Duo supports push to device app, text message, phone calls, and soft token for second form of authentication. You can also add multiple devices. This way in case your phone dies, you can push to an iPad or secondary phone number if needed.
Google has a free authenticator app that supports their products (Gmail, etc.). With 2-Step Verification enabled, you enter your password then the soft token code the application generates. It is worth looking at for your Google personal and G Suite business accounts.
One challenge I have had is with third-party applications (Google refers to them as “less secure” applications) such as Outlook with Google Authenticator. For these applications, you will need to generate App Passwords and if you are prompted by an application for a new password after turning on 2-Step Verification, you must sign in using an App Password. This adds to the administration overhead to allow users to use app passwords as well as increase some of the time for user education.
Microsoft has added free 2FA authentication in their product stack particularly around Azure and Office 365. With these accounts, you have the option to enable Microsoft Authenticator.
Microsoft Authenticator supports push notifications to devices, soft tokens, and SMS/phone calls.
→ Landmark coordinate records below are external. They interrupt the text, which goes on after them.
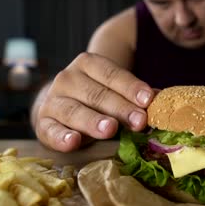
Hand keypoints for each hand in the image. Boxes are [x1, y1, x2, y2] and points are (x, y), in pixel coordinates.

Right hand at [32, 52, 153, 151]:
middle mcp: (68, 78)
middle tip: (139, 121)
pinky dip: (61, 136)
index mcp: (89, 64)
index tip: (148, 100)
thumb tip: (161, 100)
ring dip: (93, 121)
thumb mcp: (116, 90)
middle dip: (120, 108)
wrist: (61, 104)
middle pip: (97, 94)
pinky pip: (51, 130)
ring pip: (75, 110)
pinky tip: (74, 142)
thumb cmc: (96, 97)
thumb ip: (136, 95)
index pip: (112, 74)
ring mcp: (53, 100)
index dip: (131, 87)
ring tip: (110, 129)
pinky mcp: (43, 122)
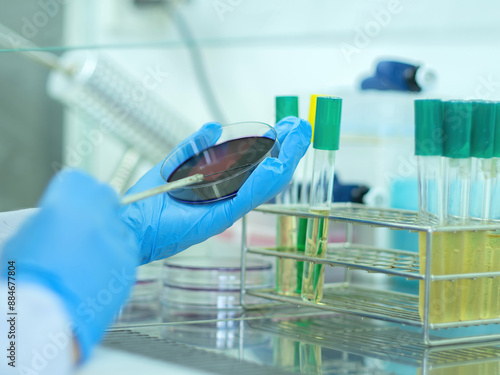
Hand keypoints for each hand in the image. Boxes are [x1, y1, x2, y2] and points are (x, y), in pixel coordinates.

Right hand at [0, 170, 138, 361]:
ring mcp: (116, 239)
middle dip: (98, 210)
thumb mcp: (26, 237)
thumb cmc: (24, 280)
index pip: (82, 182)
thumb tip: (65, 216)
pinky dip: (116, 259)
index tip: (75, 204)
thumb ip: (51, 219)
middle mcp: (97, 216)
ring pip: (120, 226)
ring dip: (108, 236)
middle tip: (85, 230)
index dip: (78, 193)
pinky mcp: (129, 263)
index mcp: (67, 202)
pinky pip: (127, 252)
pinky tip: (98, 274)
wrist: (43, 319)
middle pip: (106, 198)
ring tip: (89, 260)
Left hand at [121, 116, 311, 263]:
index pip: (258, 166)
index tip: (288, 126)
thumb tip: (215, 127)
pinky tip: (277, 166)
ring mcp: (227, 208)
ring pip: (265, 185)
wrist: (132, 224)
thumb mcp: (177, 164)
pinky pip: (246, 198)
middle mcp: (230, 198)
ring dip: (284, 162)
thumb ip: (196, 146)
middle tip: (302, 127)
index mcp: (223, 187)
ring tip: (299, 140)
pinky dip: (263, 183)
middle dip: (288, 150)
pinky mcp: (219, 217)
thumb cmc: (153, 199)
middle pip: (268, 174)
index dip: (276, 146)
For any of my Azure domains and Office 365 (‘O365”) accounts, I have it set-up for Outlook Web Access (“OWA”), OneDrive, and Admin account logins. However, with certain Microsoft Authenticator integrations that won’t natively support 2FA authentication, you will need to set-up application passwords. (https://www.windowscentral.com/how-generate-app-passwords-your-microsoft-account).
While free and rather feature rich if you are on the MSFT cloud stack, I personally found it the hardest to administer. Their documentation can be a bit difficult to find and some of the options are buried in areas of the admin panel that are not very intuitive. However, with so many people moving to O365, it’s a no brainer for end user OWA access on a budget and if you don’t need all the other integrations that something such as Duo supports.
Passwords are still a necessity in modern computing environments. While there is a lot being done from the Operating System to applications to change the way users authenticate, we will still be using the username and password authentication method for some time. If you can enable users in the areas described above, you can reduce the risk from compromised credentials becoming the weakest part of your organizational security program. If nothing else, these resources create an information security mindset and culture that can assist with a program’s overall success!